I wasn’t bothered about my boundaries. I didn’t have boundaries. But I was concerned about getting fired, and I wanted to make money. The first two weeks, I got lucky a few times and earned a liveable wage without much skill, but usually I struggled to get customers to buy lap dances. At first I pressed every guy for a private room, but once I realized how much energy I was pouring into men who never spent more than fifty dollars, I started journaling about how clients made me feel. I wrote about how my skin crawled with sensations when they rambled on and on and then refused to get a lap dance. I wrote about how my face tingled when they were enthralled with me. I wrote about how my heart pounded in panic when they violated the club’s rules.


It took time, but soon enough, I learned to feel when I got too close to customers, when their fingers inched near my thong, when they squeezed my boobs. I learned to resist the urge to enmesh with clients, to collapse inside their bodies and let their needs become my needs. I learned to stop escaping and distracting myself from the sensations rippling through my body by hiding inside others. I forced myself to hold on. And along the way, I learned when I needed to pee, what colors calmed me, what movies relaxed me. I learned when people rang alarm bells in my chest, when others brought me joy. I learned that too much eye-contact made me uncomfortable. I learned to strut and sway in heels.

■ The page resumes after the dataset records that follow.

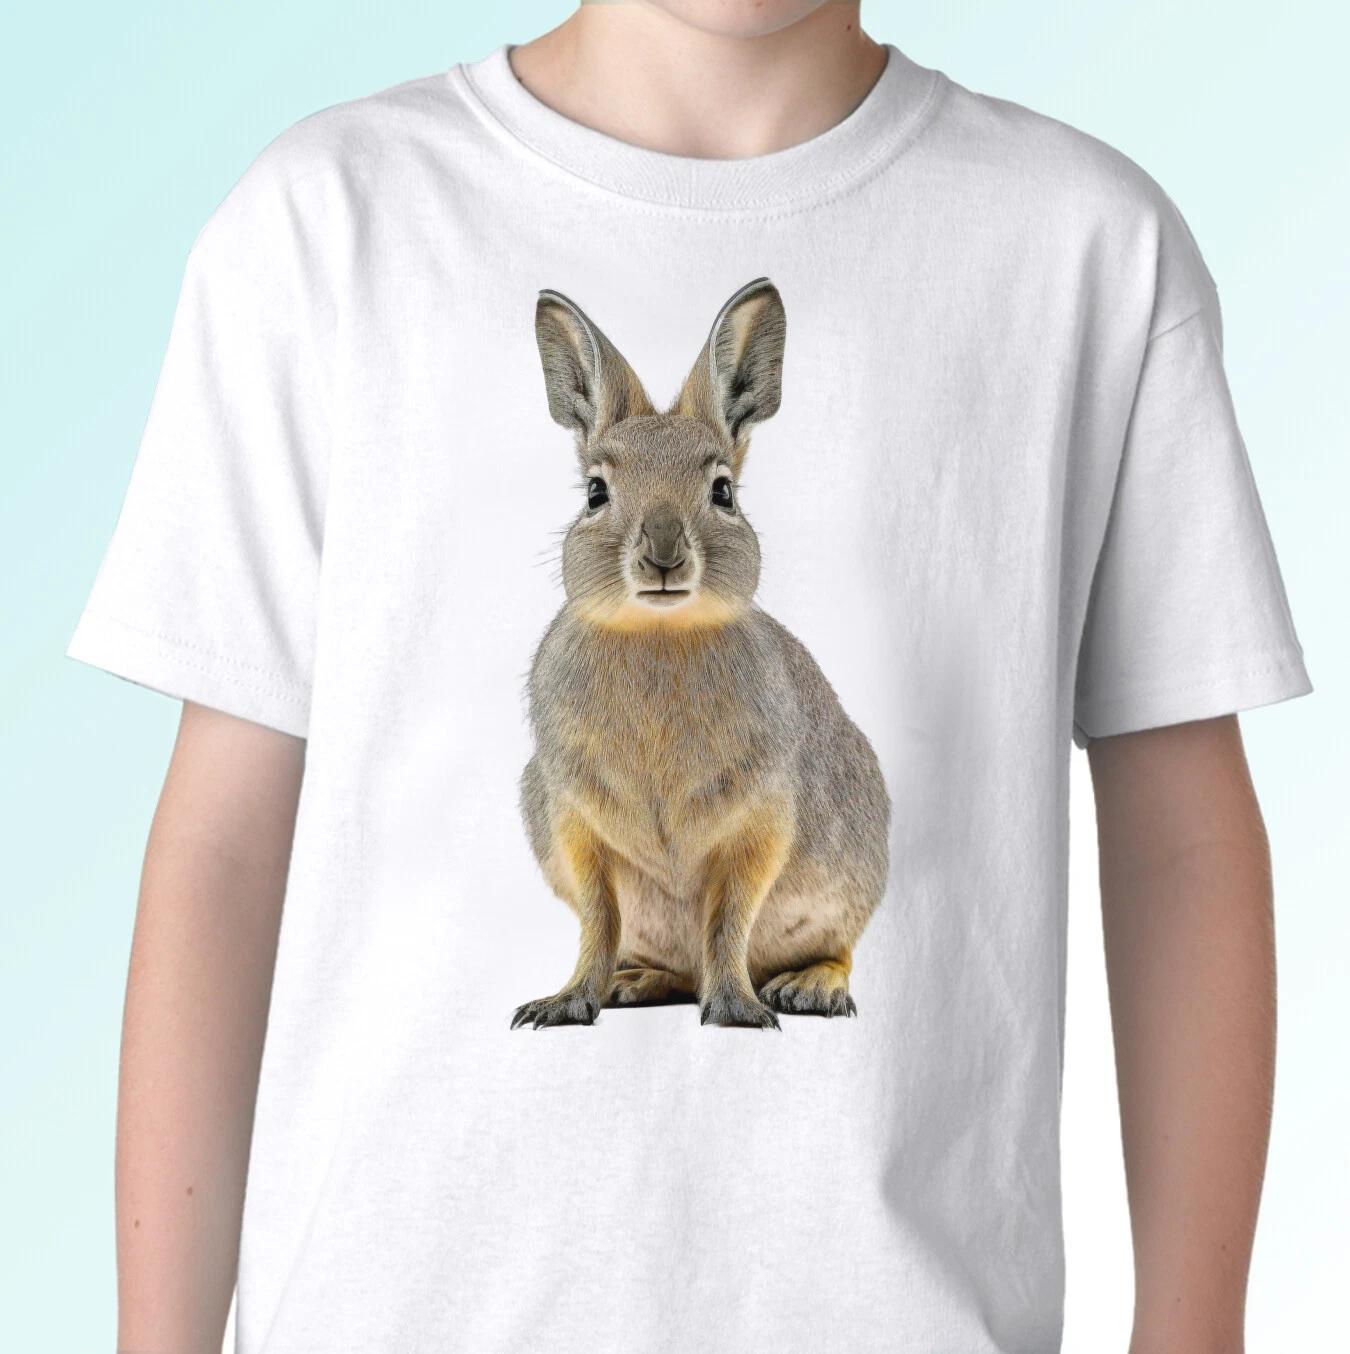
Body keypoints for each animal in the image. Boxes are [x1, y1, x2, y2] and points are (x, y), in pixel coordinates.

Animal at [512, 278, 890, 1031]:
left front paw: (739, 1010)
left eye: (723, 491)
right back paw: (635, 981)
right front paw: (567, 1001)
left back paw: (811, 987)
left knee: (837, 946)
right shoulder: (575, 824)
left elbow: (729, 917)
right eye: (596, 492)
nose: (663, 554)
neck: (658, 634)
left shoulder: (761, 818)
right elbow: (597, 918)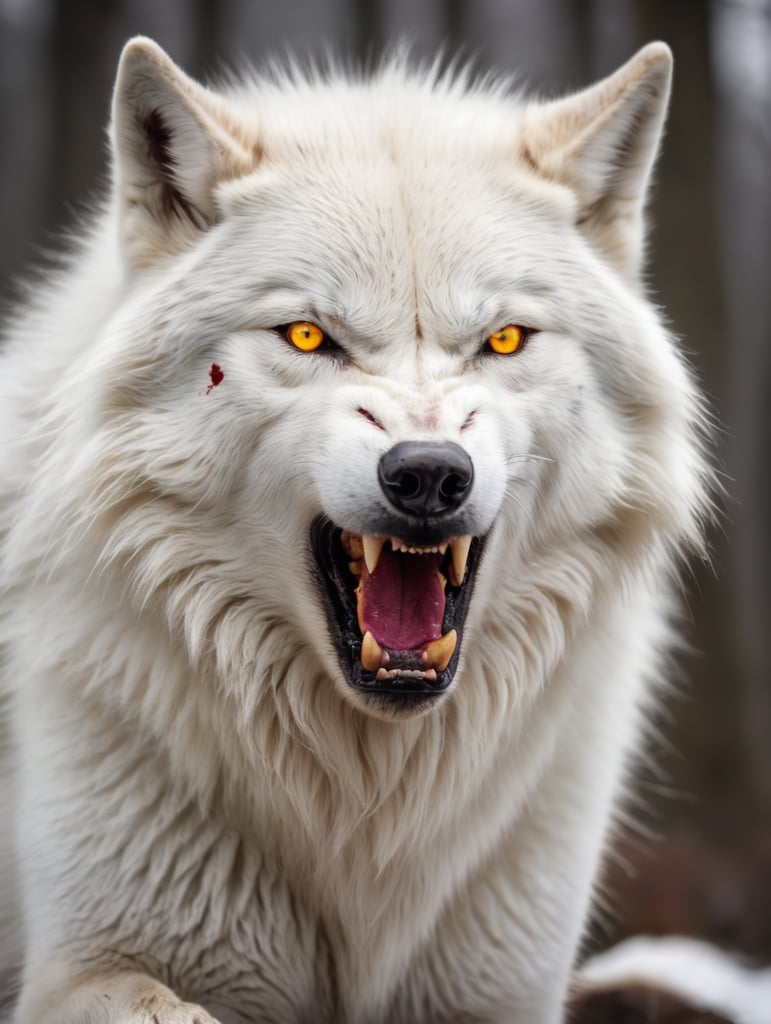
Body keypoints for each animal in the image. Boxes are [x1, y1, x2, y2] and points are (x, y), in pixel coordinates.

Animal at [0, 36, 708, 1024]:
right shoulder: (85, 965)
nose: (428, 474)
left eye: (502, 340)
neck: (366, 806)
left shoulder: (499, 990)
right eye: (306, 336)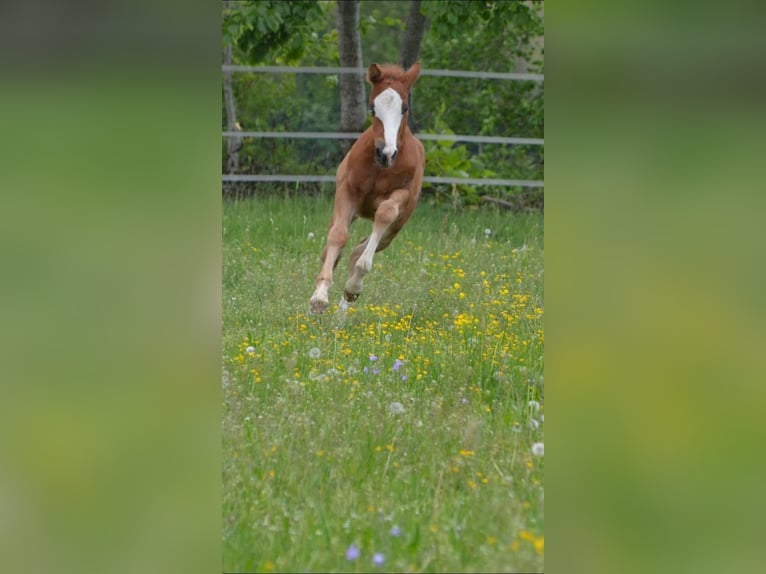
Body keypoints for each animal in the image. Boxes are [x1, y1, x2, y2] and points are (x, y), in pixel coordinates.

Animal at [310, 62, 425, 314]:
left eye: (405, 108)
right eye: (372, 108)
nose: (386, 153)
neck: (380, 169)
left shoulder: (401, 195)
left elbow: (384, 214)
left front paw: (355, 283)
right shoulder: (348, 191)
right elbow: (338, 237)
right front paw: (319, 298)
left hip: (395, 229)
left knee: (360, 250)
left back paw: (344, 307)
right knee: (332, 252)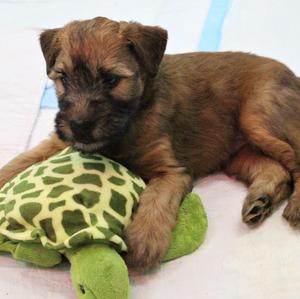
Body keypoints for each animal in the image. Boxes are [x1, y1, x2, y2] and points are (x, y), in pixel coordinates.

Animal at [0, 15, 300, 270]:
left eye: (111, 79)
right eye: (63, 78)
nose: (79, 126)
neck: (130, 119)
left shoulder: (172, 172)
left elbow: (155, 200)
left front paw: (143, 240)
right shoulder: (58, 140)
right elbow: (23, 159)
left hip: (257, 117)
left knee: (294, 162)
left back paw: (293, 206)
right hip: (237, 153)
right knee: (276, 170)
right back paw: (260, 200)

I hadn’t sought out to map the inside of my body, all I had wanted was to keep my job and earn cash, but it happened nevertheless. And as consequence, something else transpired. Before dancing, I had sometimes been accused of lacking empathy. If I got an A on an English test, I was confused when my friend struggled to get an A. If my sister felt pain, I felt it so acutely that I wasn’t sure who carried the original source of agony: me or her. Without the ability to differentiate, I struggled to conceptualize other people’s needs, a necessary ingredient for meaningful and healthy relationships. I knew I felt blurry, often split in pieces, but since no one around me thought anything was wrong, I had no way to understand what I was feeling. As months turned into years in the club and I began to color in the inside of my body, I started to wonder if something was wrong with me after all. Was there something that had made it difficult to feel? Something that still afflicted me?


Nothing had been wrong, I learned at 26, but there was something that made me feel and sense the world differently. Much to my shock, I discovered that I was autistic. I had always thought autism was only expressed through language difficulties and lining up toy trains. I hadn’t even realized that women could be autistic. But it turns out that many women are on the spectrum and that many of those women struggle with interoception.

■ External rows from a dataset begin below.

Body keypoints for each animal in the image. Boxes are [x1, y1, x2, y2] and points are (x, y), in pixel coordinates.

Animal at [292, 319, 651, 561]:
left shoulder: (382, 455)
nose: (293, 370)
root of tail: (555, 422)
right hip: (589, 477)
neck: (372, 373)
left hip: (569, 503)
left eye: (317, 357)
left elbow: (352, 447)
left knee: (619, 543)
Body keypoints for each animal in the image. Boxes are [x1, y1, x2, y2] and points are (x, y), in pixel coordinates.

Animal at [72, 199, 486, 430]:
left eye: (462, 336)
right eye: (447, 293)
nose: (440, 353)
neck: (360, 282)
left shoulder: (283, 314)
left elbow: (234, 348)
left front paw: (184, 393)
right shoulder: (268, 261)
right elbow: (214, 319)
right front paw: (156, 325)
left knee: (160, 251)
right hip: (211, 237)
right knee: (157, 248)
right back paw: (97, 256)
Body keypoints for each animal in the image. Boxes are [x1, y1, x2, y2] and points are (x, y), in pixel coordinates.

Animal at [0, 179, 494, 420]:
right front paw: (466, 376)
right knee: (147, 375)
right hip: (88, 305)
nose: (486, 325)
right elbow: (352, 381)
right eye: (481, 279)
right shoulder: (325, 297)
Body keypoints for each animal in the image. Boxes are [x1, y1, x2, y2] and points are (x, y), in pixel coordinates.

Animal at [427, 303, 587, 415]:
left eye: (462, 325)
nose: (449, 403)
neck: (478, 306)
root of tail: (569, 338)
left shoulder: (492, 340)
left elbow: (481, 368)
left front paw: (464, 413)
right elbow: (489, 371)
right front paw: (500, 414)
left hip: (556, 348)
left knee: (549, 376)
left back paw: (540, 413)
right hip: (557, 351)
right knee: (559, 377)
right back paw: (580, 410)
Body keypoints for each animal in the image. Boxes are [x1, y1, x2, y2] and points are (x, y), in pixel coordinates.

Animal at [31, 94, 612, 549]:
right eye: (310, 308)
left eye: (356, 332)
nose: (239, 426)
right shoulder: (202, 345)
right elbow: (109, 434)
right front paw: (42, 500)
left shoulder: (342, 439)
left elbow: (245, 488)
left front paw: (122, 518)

Autistic people grow up in a world that is overwhelming and triggering to them. From flashing lights, bright screens, loud honks, forced hugs by relatives, they are constantly being pulled outside of their body. When their sensory needs are not accommodated, when they are forced to sit under fluorescent lights or are refused a moment of reprieve from a crowded family dinner, they have no choice but to turn off the lights in their bodies; to sever their needs from their consciousness. It’s easier to feel nothing than endure a never ending stream of panic.

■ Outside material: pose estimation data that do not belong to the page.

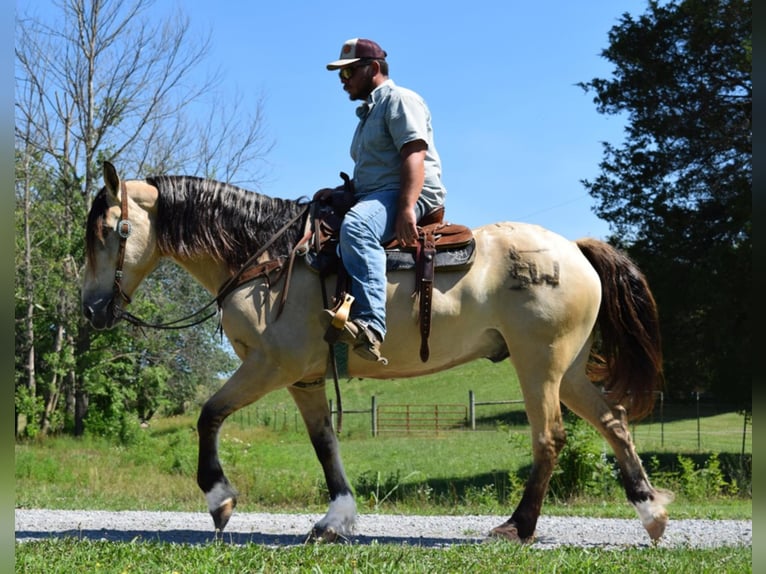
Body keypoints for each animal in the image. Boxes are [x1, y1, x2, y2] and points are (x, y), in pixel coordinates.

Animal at [81, 161, 676, 544]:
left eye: (108, 231)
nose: (91, 310)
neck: (265, 257)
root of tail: (574, 248)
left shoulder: (272, 365)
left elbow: (209, 415)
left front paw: (219, 500)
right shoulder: (304, 377)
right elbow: (325, 444)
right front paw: (336, 521)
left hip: (540, 364)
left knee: (550, 438)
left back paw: (518, 527)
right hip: (568, 369)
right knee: (613, 421)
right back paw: (650, 514)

I never imagined that I could live in a world where I could be anything but pliable. I had always striven to be easy-going, someone who could endure anything. I thought it was necessary for my survival. And I may have survived had I never found out about autism, but I may have never felt at home in my body. If I hadn’t started dancing, I may have never experienced pure joy or learned how to avoid danger. I may have never felt like an individual.